TEXT section start

Human collaboration and human-computer cooperation

The future is using computing as a tool to improve human capabilities and not to replace them. BPM being thus my pet peeve in large corporations. To illustrate the point I have been making for over a decade, I recommend to watch this interesting TED Talk by Shyam Sankar on human-computer collaboration.

Sankar talks about J.C.R. Licklider’s human-computer symbiosis vision to enable man and machine to cooperate in making decisions without the dependence on predetermined programs. Like me, Licklider proposed that humans would be setting the goals, formulating the hypotheses, determining the criteria, and performing the evaluations, while computers would deal with all operations at scale, such as computation and volume processing. They do not replace human creativity, intuition and decision-making.

So what are the aspects of machine learning that are both available, usable and do not suggest Orwellian scare scenarios? Well, machine learning technology is unfortunately perfectly suited and broadly used for surveillance but lets focus on the positive for the moment. Image and voice recognition and follow-on classification are areas where we have reached the stage of everyday practical use. We have been using image- and text-based document classification in Papyrus for 15 years. Machine learning is used in Papyrus for character recognition, text extraction, document structure, sentiment analysis, and for case context patterns related to user actions – with the so called UTA or User-Trained Agent. Pattern recognition for case management that uses the kind of human-training and cooperation that Sankar suggests has been patented by me in 2007.

What the UTA User-Trained Agent does and my patent describes, is that we do not look for patterns that predict that something will happen again. In human computer collaboration the repeated human reaction to a particular process pattern is interesting and therefore one can make others aware of the likelyhood that such an action is a good one. This ML functions does not just find patterns, it analyses how humans react to patterns. Users can also react to a recommended action by rejecting it. As I do not prescribe the process rigidly but require that goals to be achieved are defined, it is now possible to automatically map a chain of user actions to goal achievement and let a user judge how fast or efficient that process is.

TEXT section end

**WHAT TO DO**
1: From the text on human-computer collaboration, reproduce the passage between "Human collaboration and" and "intuition and decision-making.", inclusive.
2: Go on with the piece on human-computer collaboration, picking up after its final sentence.
Nothing in the listing matters here.

SUPPLIED INFORMATION section start

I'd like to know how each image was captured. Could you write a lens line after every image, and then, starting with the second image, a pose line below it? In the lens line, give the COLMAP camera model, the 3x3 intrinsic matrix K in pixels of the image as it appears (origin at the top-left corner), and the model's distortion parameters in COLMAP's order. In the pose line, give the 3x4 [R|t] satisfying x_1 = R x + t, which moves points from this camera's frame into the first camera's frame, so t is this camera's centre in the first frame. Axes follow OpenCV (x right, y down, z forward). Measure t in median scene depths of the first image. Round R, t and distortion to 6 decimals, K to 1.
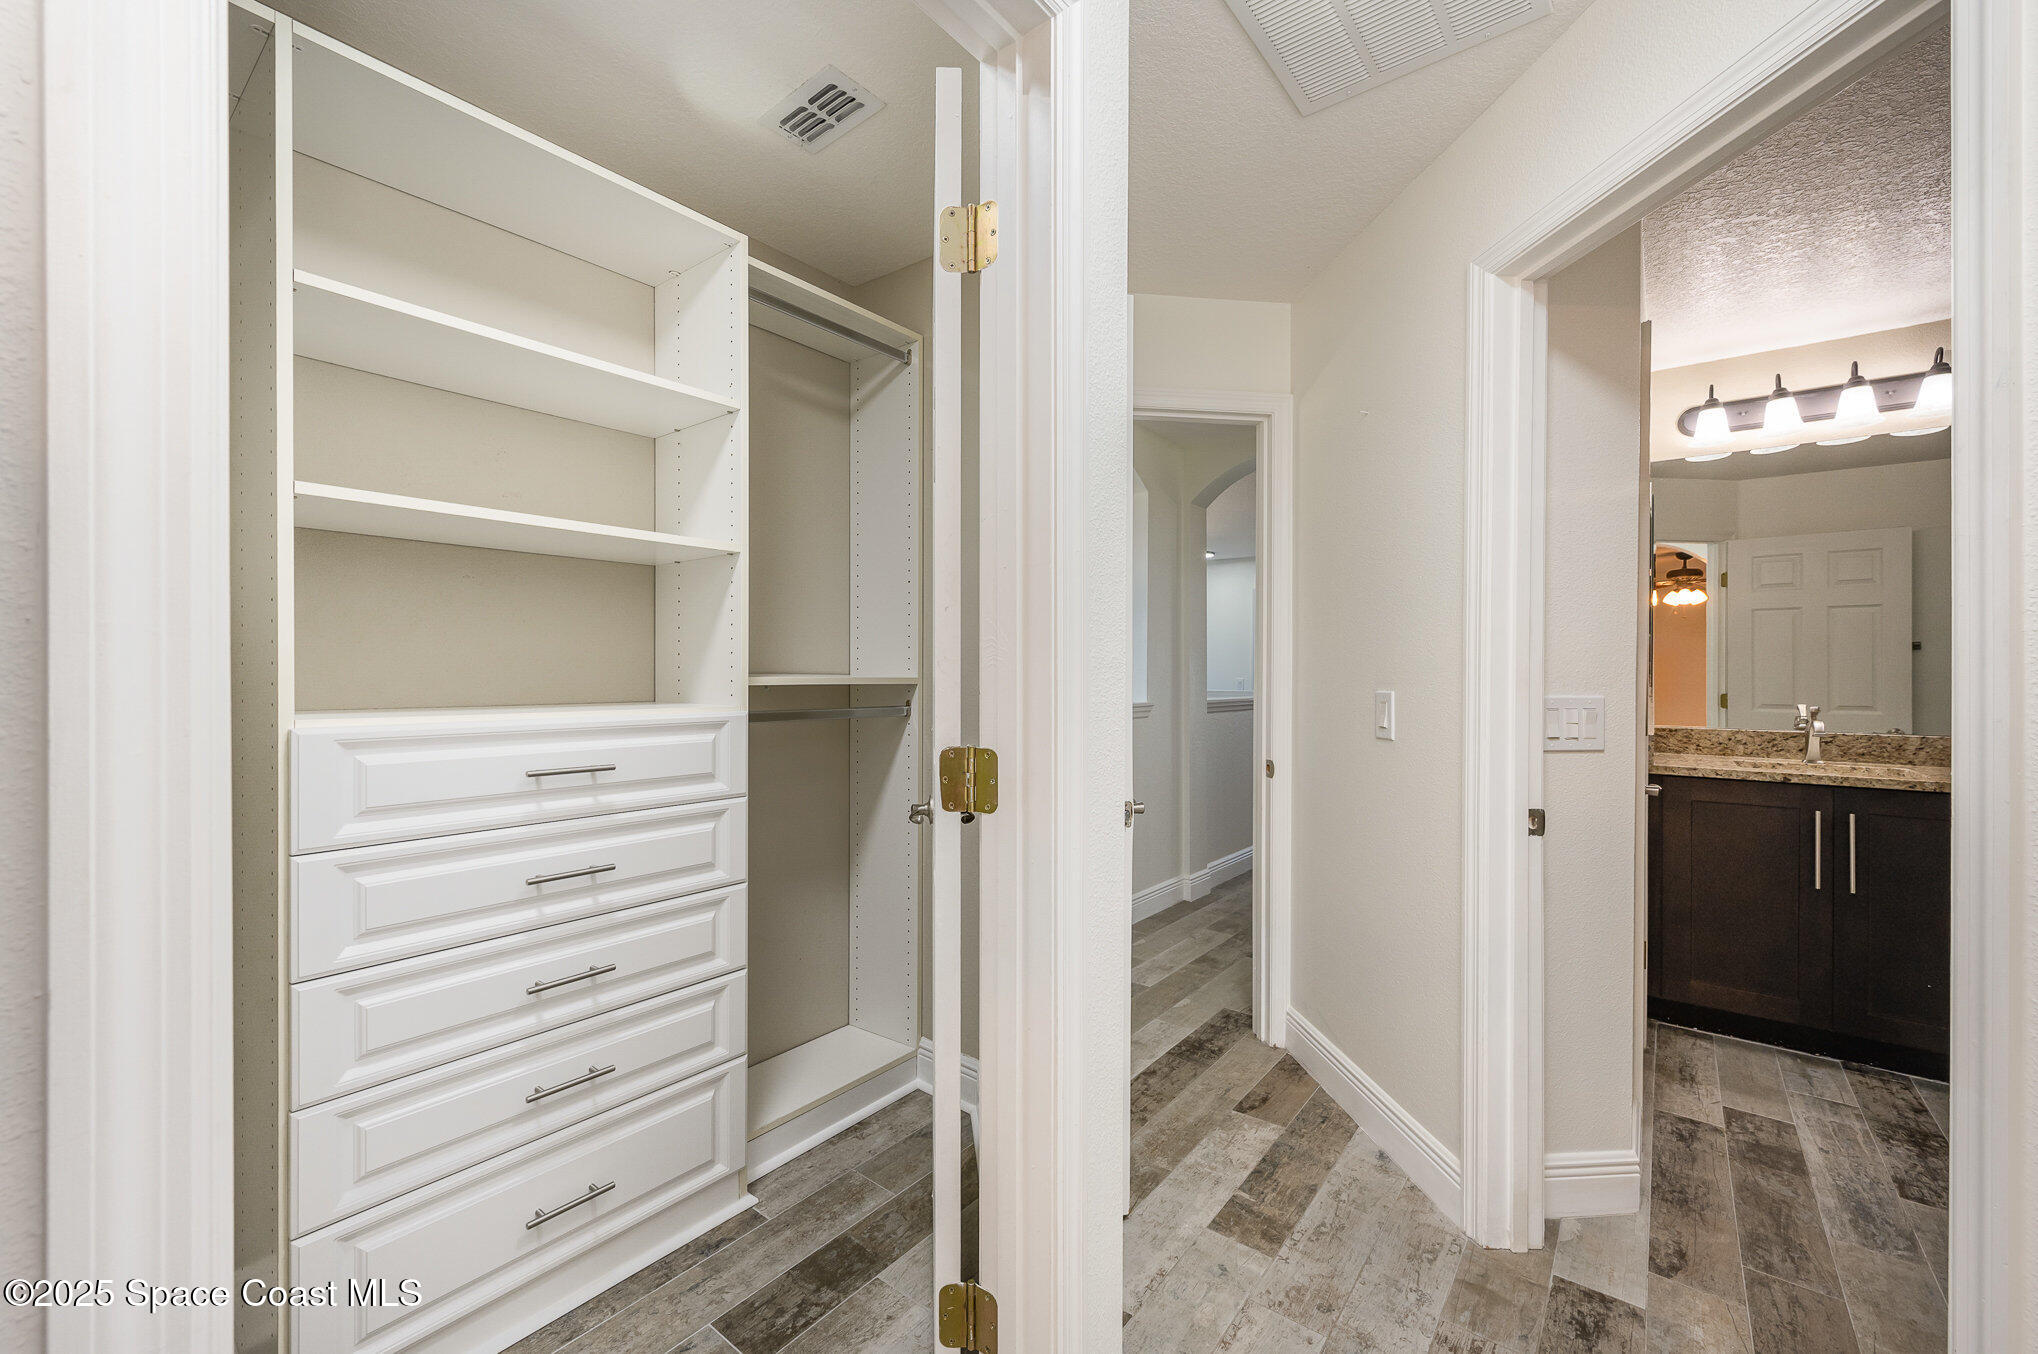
lens RADIAL K [[821.4, 0, 1013.8], [0, 821.4, 673.8], [0, 0, 1]] dist [0.000509, 0.000072]
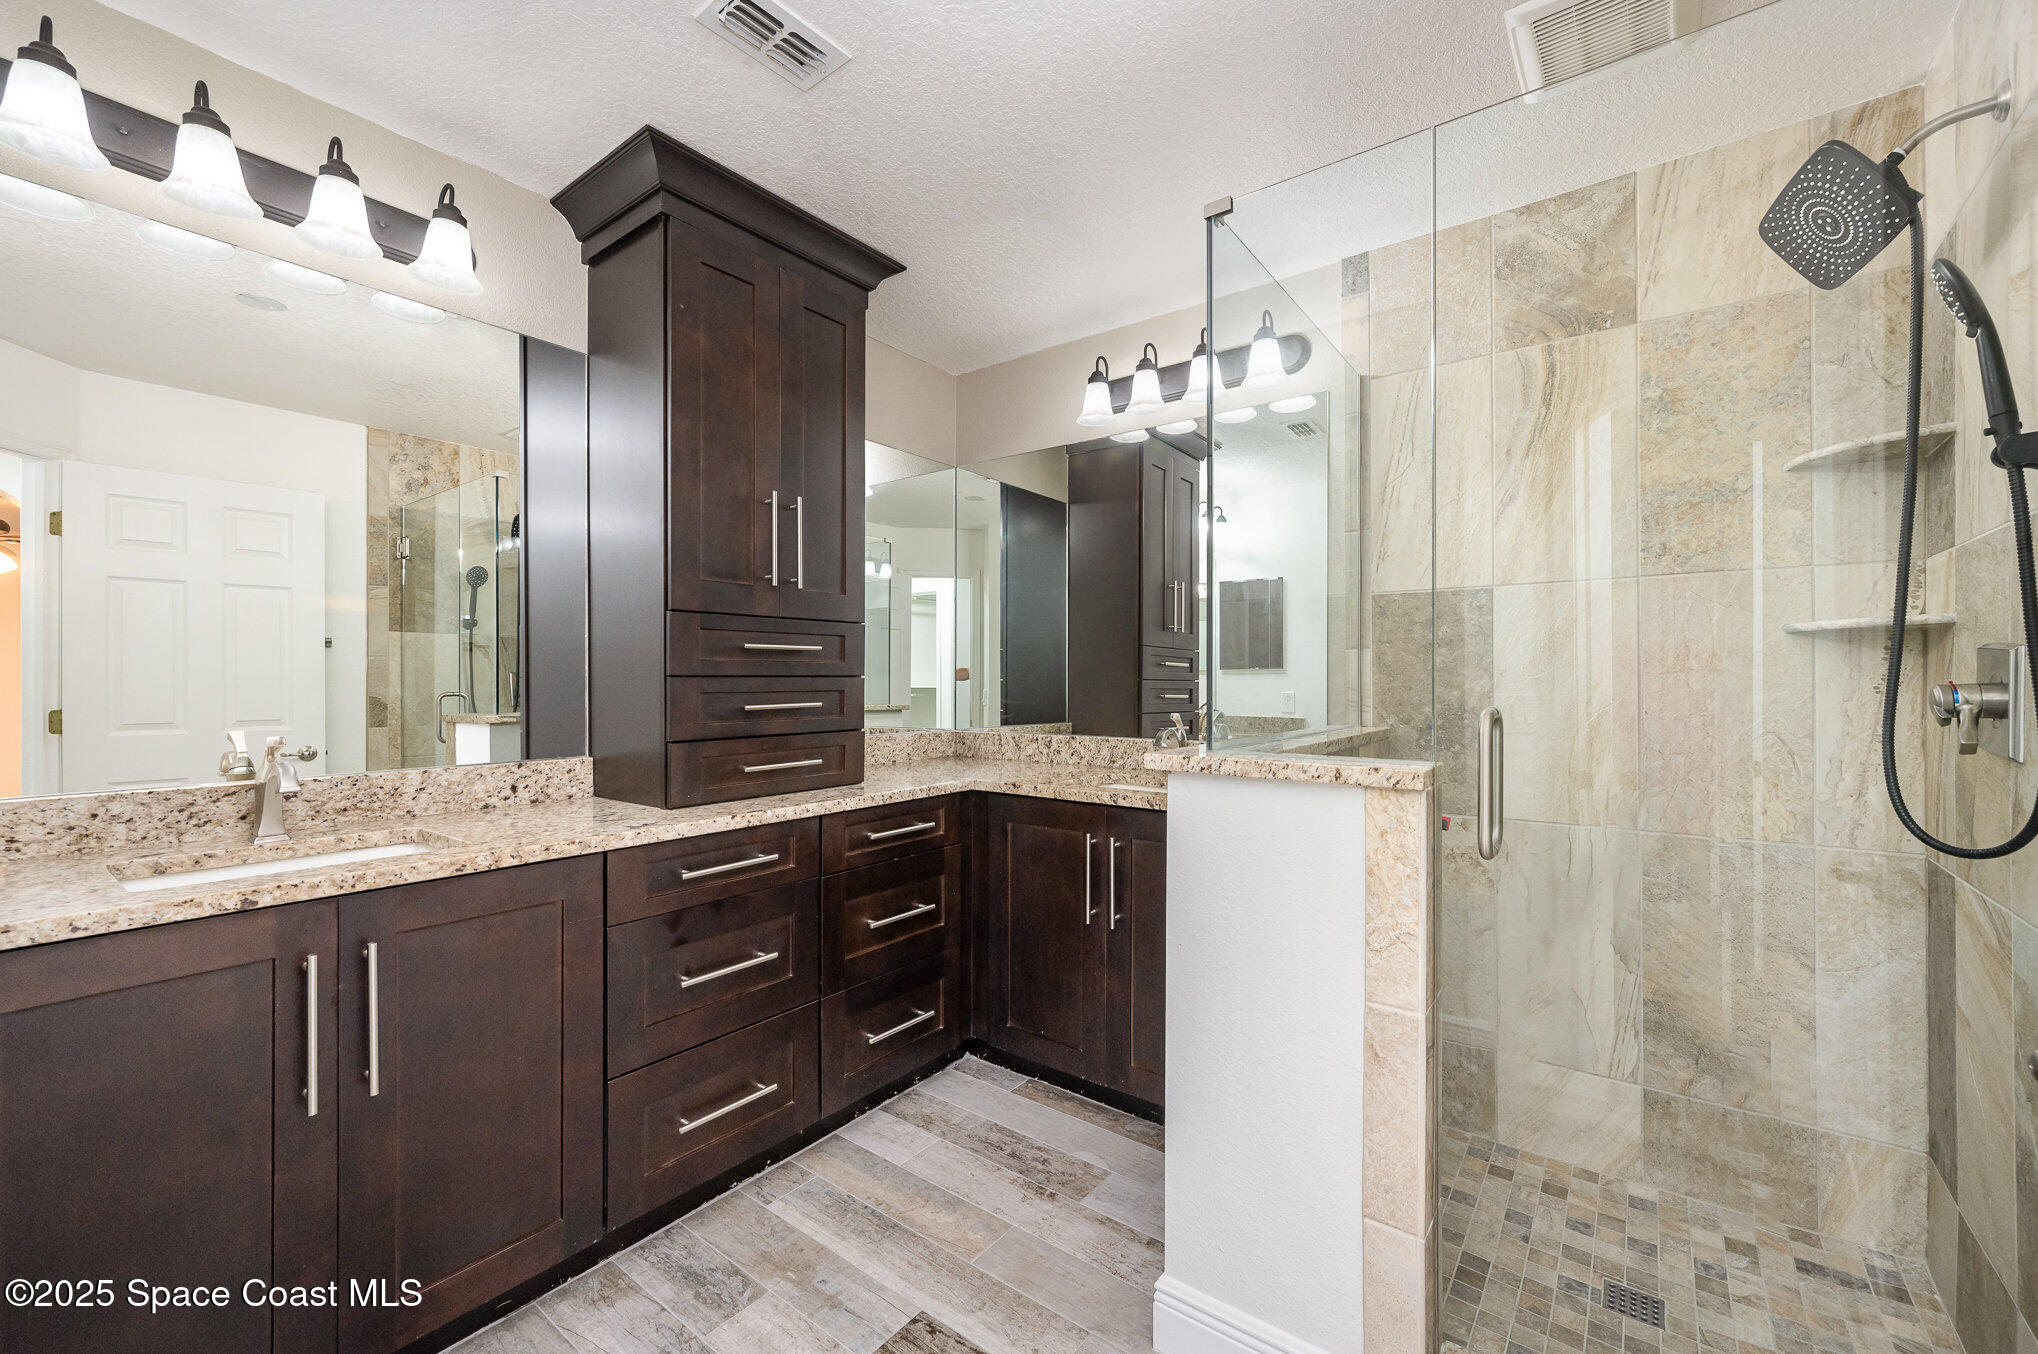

SUPPLIED INFORMATION section end

**TASK RESPONSES**
1:
Human collaboration and human-computer cooperation

The future is using computing as a tool to improve human capabilities and not to replace them. BPM being thus my pet peeve in large corporations. To illustrate the point I have been making for over a decade, I recommend to watch this interesting TED Talk by Shyam Sankar on human-computer collaboration.

Sankar talks about J.C.R. Licklider’s human-computer symbiosis vision to enable man and machine to cooperate in making decisions without the dependence on predetermined programs. Like me, Licklider proposed that humans would be setting the goals, formulating the hypotheses, determining the criteria, and performing the evaluations, while computers would deal with all operations at scale, such as computation and volume processing. They do not replace human creativity, intuition and decision-making.

2:
But how practical is such machine learning to simplify process management for the business user. Does it require AI experts or big data scientists and huge machines? Absolutely not, as it too uses the less is more approach. Recognized patterns are automatically compacted into their simplest, smallest form and irrelevant information is truncated. But in 2007 it still used IT data structures and not business terminology. Using an ontology to describe processes in business language enables human-to-human collaboration and run-time process creation, and simplifies human-computer cooperation.

Papyrus thus uses a simplified form of ‘variable binding’ for process descriptions by means of an ontology. Such an ontology definition entry always has a subject, predicate and object just like the DeepMind short term memory. Now, the UTA can identify process patterns using the ontology terms. The first neural-network based User-Trained Agent version in 2007 could not explain why it suggested an action for a process pattern. Using the ontology to identify the pattern similarities in different work processes (really cases) one can tell in business terms why an action is recommended.

Business analysts create at design time a business ontology that the non-technical business users will use at run-time to create their processes and content. The technical effort is mostly related to creating interfaces to existing IT systems to read and write business data. At run-time users collaborate in business terminology and as they perform their work they create the process patterns that can be reused. These can both be stored explicitly as templates or the User-Trained Agent will pick up the most common actions performed by users in certain contexts.

Conclusion: We are just at the starting point of using machine learning for process management. IT and business management are mostly not ready for such advanced approaches because they lack the understanding of the underlying technology. We see it as our goal to dramatically reduce the friction, as Sankar calls it, between the human and the machine learning computer. Using these technologies has to become intuitive and natural. The ultimate benefit is an increase in the quality of the workforce and thus in customer service.

I am the founder and Chief Technology Officer of Papyrus Software, a medium size software company offering solutions in communications and process management around the globe. I am also the owner and CEO of MJP Racing, a motorsports company focused on Rallycross or RX, a form of circuit racing on mixed surfaces that has been around for 40 years. I hold 8 national and international championship titles in RX. My team participates in the World Championship along Petter Solberg, Sebastian Loeb and Ken Block.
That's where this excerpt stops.